WHAT YOU ARE ASKED TO DO:
Please write out the entries without any changes, from the very first line through the line containing "пропаганда, что местные", including both of those lines.

[Dataset entries]
⟨

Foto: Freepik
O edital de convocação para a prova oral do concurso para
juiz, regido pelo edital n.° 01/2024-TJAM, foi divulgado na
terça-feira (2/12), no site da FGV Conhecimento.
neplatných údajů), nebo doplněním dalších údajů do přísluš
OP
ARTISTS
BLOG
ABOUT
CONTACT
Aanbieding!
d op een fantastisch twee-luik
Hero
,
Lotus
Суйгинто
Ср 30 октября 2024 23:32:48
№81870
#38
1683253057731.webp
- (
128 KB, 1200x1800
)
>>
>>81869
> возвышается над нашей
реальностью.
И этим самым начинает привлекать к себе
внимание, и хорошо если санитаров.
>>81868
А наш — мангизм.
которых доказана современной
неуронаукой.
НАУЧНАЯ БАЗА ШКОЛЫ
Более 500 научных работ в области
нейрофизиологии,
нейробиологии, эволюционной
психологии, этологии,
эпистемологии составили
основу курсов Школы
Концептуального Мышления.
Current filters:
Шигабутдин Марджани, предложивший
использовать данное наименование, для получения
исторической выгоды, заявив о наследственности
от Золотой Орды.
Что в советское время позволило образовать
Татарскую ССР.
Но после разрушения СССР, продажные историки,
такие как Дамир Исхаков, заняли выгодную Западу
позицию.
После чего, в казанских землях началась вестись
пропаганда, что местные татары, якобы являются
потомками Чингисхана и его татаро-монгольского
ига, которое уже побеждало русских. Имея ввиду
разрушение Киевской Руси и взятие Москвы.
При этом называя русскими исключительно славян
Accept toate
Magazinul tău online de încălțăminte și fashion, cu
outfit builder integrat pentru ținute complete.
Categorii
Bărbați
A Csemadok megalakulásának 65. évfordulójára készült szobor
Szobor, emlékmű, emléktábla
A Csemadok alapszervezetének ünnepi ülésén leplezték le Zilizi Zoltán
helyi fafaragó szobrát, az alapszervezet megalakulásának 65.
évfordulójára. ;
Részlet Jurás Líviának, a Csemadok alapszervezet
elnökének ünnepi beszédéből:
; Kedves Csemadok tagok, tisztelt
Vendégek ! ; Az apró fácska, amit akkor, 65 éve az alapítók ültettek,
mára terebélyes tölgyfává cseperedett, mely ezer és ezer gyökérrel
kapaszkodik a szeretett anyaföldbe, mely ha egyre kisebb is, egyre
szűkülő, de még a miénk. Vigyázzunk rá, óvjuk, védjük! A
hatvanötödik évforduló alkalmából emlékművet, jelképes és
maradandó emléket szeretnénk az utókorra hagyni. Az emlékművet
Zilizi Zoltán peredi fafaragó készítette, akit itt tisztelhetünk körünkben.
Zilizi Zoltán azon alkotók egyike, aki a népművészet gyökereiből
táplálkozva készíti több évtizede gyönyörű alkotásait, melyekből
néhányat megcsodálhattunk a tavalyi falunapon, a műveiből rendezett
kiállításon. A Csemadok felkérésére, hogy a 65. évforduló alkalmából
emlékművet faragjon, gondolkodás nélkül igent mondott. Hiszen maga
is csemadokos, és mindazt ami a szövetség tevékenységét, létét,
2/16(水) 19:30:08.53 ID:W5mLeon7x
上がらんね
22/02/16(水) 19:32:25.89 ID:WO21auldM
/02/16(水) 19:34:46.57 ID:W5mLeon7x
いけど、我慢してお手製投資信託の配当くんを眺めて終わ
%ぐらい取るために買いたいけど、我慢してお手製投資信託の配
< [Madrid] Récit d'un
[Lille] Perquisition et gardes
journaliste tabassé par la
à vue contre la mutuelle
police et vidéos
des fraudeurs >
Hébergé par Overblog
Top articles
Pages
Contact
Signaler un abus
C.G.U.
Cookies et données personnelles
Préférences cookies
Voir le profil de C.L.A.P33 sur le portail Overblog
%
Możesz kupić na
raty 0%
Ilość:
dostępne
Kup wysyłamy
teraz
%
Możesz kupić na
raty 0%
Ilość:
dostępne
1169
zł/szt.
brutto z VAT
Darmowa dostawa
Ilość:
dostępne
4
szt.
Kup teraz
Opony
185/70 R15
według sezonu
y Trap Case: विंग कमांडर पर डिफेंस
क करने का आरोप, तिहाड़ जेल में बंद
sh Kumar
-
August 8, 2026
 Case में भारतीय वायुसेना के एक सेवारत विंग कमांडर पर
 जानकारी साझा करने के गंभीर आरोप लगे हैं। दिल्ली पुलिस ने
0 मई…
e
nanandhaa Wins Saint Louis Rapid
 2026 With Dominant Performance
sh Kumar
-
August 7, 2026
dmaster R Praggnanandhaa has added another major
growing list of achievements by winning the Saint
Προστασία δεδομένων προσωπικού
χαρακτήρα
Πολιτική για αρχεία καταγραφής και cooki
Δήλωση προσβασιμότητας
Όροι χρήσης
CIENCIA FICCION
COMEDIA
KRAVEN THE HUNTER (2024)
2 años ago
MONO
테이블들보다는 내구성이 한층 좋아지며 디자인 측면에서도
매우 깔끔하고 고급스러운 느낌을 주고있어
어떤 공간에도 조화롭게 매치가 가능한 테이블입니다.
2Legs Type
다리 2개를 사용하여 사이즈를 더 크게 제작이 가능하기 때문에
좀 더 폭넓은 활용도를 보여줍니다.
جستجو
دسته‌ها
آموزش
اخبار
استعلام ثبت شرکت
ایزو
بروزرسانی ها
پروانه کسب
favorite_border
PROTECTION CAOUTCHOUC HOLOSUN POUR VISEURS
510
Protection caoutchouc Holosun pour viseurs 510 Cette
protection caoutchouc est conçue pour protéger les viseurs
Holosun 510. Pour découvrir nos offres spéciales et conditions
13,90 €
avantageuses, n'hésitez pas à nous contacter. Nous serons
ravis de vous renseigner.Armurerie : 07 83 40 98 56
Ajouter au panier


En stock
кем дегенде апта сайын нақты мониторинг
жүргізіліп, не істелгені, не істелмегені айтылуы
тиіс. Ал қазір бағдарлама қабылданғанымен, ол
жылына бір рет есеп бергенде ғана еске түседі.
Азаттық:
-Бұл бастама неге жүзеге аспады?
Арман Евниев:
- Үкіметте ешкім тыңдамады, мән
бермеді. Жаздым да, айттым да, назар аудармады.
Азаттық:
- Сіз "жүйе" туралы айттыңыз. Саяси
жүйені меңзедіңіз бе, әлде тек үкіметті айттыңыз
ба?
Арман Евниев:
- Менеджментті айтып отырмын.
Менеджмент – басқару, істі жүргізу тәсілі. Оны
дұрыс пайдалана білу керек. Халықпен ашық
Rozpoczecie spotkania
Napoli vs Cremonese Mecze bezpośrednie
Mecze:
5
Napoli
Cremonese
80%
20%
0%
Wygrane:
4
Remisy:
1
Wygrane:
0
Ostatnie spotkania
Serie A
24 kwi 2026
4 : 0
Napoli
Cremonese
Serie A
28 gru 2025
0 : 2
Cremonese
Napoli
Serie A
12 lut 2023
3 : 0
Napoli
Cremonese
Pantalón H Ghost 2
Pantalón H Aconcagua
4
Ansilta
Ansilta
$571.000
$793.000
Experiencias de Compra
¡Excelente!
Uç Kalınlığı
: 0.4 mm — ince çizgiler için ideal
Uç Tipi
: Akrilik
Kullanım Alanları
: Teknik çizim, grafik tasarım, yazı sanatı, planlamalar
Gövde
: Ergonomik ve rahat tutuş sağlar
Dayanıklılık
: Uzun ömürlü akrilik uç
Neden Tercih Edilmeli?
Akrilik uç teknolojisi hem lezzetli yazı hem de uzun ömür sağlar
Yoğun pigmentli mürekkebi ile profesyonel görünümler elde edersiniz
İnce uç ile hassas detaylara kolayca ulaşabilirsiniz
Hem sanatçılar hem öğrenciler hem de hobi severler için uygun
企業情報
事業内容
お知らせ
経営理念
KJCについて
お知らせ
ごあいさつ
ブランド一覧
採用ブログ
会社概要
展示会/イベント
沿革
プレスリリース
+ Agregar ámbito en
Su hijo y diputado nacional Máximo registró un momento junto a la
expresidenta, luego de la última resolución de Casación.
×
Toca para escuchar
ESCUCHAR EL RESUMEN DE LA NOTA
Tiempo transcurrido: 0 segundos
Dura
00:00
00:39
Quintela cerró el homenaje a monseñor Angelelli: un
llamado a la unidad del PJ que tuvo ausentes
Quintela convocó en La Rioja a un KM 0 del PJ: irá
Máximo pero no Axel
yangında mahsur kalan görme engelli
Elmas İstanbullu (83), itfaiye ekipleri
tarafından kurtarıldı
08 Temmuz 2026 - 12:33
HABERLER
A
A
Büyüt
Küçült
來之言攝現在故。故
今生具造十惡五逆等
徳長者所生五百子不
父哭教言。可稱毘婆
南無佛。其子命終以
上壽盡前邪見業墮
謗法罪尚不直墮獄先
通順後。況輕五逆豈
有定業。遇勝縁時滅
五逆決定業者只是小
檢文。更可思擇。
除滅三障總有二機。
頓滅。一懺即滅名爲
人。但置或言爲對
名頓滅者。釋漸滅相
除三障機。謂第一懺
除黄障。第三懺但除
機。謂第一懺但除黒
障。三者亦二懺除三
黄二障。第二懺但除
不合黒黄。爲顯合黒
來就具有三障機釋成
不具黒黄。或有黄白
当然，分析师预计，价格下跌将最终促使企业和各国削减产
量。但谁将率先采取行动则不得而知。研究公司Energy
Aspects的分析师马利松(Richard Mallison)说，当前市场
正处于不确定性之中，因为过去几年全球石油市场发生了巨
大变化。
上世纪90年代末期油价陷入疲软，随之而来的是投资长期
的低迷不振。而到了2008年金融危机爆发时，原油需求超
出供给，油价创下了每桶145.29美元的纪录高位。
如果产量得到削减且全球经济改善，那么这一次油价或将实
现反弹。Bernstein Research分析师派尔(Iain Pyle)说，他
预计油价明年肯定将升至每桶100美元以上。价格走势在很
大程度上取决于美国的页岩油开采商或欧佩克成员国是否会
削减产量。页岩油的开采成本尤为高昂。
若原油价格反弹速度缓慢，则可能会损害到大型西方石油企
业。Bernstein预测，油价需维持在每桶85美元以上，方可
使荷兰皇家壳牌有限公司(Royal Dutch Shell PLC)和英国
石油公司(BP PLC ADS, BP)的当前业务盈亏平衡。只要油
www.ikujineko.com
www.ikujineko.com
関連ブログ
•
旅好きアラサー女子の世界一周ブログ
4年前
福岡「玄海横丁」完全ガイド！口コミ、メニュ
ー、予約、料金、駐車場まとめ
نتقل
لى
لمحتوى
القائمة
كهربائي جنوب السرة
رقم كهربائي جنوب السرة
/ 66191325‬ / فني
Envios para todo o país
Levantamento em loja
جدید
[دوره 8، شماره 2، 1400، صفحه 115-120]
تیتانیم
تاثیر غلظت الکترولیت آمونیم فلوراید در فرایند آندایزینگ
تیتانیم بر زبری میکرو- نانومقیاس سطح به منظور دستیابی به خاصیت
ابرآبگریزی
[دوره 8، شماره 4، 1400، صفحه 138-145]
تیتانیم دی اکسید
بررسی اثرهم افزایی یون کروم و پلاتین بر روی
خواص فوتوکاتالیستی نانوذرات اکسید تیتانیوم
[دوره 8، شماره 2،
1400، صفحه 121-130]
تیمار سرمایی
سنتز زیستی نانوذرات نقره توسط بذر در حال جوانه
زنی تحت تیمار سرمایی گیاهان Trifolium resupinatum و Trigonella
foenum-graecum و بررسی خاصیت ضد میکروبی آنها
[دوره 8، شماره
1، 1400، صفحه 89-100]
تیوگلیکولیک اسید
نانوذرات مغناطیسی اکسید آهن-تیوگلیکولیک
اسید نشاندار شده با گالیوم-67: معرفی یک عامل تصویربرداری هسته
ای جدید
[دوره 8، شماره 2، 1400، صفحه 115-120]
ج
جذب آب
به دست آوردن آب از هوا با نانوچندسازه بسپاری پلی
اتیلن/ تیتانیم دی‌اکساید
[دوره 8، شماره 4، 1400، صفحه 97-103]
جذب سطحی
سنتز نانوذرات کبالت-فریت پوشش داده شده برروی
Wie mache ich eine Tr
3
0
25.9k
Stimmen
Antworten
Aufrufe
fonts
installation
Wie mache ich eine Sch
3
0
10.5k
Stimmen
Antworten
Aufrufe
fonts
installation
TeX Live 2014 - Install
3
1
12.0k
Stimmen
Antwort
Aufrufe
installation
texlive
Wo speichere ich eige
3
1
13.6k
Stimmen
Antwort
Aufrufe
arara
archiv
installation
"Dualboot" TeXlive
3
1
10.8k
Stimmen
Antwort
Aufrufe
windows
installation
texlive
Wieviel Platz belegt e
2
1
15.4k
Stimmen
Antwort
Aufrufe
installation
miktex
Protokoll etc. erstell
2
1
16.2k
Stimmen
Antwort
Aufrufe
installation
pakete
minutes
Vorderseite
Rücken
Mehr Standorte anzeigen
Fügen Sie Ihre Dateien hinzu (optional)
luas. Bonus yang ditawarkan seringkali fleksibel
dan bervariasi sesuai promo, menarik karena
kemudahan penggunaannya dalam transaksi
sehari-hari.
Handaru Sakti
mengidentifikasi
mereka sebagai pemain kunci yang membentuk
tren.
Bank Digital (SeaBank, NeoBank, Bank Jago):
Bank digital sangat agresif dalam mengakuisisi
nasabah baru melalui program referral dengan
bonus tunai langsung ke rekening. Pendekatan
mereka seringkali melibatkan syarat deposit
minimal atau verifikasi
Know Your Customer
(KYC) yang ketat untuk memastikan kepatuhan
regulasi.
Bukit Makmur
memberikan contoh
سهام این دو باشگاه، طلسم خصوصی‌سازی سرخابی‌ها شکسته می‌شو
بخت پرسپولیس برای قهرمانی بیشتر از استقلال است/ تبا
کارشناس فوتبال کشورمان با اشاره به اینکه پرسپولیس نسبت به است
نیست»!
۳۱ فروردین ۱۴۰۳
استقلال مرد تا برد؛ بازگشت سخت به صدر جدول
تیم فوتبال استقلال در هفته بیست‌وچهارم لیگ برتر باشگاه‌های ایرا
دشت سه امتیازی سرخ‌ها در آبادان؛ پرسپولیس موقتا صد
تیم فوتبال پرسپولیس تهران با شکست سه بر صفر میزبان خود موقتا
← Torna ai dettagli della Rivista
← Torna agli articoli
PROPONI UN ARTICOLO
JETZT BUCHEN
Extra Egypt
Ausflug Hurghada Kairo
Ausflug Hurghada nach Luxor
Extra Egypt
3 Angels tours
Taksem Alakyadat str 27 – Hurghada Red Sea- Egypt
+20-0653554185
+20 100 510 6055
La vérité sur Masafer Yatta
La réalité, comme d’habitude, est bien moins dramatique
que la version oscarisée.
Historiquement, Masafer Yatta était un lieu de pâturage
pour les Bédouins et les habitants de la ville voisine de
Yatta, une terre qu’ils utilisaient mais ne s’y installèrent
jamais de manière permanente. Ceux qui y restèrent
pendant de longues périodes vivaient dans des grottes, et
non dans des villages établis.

⟩

REPLY:
Foto: Freepik
O edital de convocação para a prova oral do concurso para
juiz, regido pelo edital n.° 01/2024-TJAM, foi divulgado na
terça-feira (2/12), no site da FGV Conhecimento.
neplatných údajů), nebo doplněním dalších údajů do přísluš
OP
ARTISTS
BLOG
ABOUT
CONTACT
Aanbieding!
d op een fantastisch twee-luik
Hero
,
Lotus
Суйгинто
Ср 30 октября 2024 23:32:48
№81870
#38
1683253057731.webp
- (
128 KB, 1200x1800
)
>>
>>81869
> возвышается над нашей
реальностью.
И этим самым начинает привлекать к себе
внимание, и хорошо если санитаров.
>>81868
А наш — мангизм.
которых доказана современной
неуронаукой.
НАУЧНАЯ БАЗА ШКОЛЫ
Более 500 научных работ в области
нейрофизиологии,
нейробиологии, эволюционной
психологии, этологии,
эпистемологии составили
основу курсов Школы
Концептуального Мышления.
Current filters:
Шигабутдин Марджани, предложивший
использовать данное наименование, для получения
исторической выгоды, заявив о наследственности
от Золотой Орды.
Что в советское время позволило образовать
Татарскую ССР.
Но после разрушения СССР, продажные историки,
такие как Дамир Исхаков, заняли выгодную Западу
позицию.
После чего, в казанских землях началась вестись
пропаганда, что местные татары, якобы являются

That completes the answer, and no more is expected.